— START —

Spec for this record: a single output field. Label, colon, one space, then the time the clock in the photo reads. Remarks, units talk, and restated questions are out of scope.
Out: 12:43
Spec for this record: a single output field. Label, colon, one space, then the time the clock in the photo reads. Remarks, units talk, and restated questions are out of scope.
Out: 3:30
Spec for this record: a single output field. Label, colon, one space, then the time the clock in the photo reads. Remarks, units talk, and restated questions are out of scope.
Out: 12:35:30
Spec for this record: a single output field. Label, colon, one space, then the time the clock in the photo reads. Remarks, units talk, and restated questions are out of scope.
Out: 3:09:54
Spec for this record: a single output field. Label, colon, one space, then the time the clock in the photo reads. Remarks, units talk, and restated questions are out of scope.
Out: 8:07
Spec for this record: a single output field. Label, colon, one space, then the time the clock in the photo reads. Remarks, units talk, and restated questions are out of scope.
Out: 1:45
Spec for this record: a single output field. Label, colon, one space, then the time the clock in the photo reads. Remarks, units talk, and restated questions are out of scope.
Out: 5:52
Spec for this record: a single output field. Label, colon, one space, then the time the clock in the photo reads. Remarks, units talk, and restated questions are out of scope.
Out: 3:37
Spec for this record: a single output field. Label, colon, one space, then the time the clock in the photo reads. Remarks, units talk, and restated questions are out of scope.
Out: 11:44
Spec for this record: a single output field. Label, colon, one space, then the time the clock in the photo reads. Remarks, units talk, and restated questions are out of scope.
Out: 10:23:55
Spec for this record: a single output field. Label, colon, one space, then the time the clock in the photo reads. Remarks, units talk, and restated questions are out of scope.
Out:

— END —

Convert every line of the entries above into a Markdown table with the columns Row and Line. Number the rows in order and leave out any blank lines.

**Answer to this exercise:**
| Row | Line |
|---|---|
| 1 | Spec for this record: a single output field. Label, colon, one space, then the time the clock in the photo reads. Remarks, units talk, and restated questions are out of scope. |
| 2 | Out: 12:43 |
| 3 | Spec for this record: a single output field. Label, colon, one space, then the time the clock in the photo reads. Remarks, units talk, and restated questions are out of scope. |
| 4 | Out: 3:30 |
| 5 | Spec for this record: a single output field. Label, colon, one space, then the time the clock in the photo reads. Remarks, units talk, and restated questions are out of scope. |
| 6 | Out: 12:35:30 |
| 7 | Spec for this record: a single output field. Label, colon, one space, then the time the clock in the photo reads. Remarks, units talk, and restated questions are out of scope. |
| 8 | Out: 3:09:54 |
| 9 | Spec for this record: a single output field. Label, colon, one space, then the time the clock in the photo reads. Remarks, units talk, and restated questions are out of scope. |
| 10 | Out: 8:07 |
| 11 | Spec for this record: a single output field. Label, colon, one space, then the time the clock in the photo reads. Remarks, units talk, and restated questions are out of scope. |
| 12 | Out: 1:45 |
| 13 | Spec for this record: a single output field. Label, colon, one space, then the time the clock in the photo reads. Remarks, units talk, and restated questions are out of scope. |
| 14 | Out: 5:52 |
| 15 | Spec for this record: a single output field. Label, colon, one space, then the time the clock in the photo reads. Remarks, units talk, and restated questions are out of scope. |
| 16 | Out: 3:37 |
| 17 | Spec for this record: a single output field. Label, colon, one space, then the time the clock in the photo reads. Remarks, units talk, and restated questions are out of scope. |
| 18 | Out: 11:44 |
| 19 | Spec for this record: a single output field. Label, colon, one space, then the time the clock in the photo reads. Remarks, units talk, and restated questions are out of scope. |
| 20 | Out: 10:23:55 |
| 21 | Spec for this record: a single output field. Label, colon, one space, then the time the clock in the photo reads. Remarks, units talk, and restated questions are out of scope. |
| 22 | Out: |